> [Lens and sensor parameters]
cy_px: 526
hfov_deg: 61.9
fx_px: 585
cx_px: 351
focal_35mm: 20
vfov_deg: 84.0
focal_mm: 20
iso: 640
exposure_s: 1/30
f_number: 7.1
--
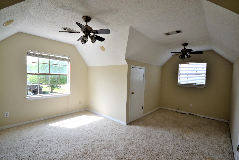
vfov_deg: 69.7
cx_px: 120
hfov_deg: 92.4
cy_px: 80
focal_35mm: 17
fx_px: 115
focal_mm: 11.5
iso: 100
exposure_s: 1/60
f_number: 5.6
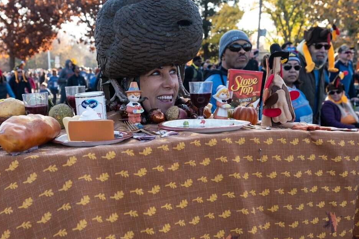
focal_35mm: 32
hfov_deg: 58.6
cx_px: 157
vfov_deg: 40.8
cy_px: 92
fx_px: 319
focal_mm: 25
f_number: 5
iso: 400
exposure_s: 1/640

> [YOUR INSTRUCTIONS] Copy word for word the lines above, starting at the line containing "vfov_deg: 69.7" and ending at the line containing "exposure_s: 1/640", inclusive, with no pictures.

> [ANSWER AREA]
vfov_deg: 69.7
cx_px: 120
hfov_deg: 92.4
cy_px: 80
focal_35mm: 17
fx_px: 115
focal_mm: 11.5
iso: 100
exposure_s: 1/60
f_number: 5.6
focal_35mm: 32
hfov_deg: 58.6
cx_px: 157
vfov_deg: 40.8
cy_px: 92
fx_px: 319
focal_mm: 25
f_number: 5
iso: 400
exposure_s: 1/640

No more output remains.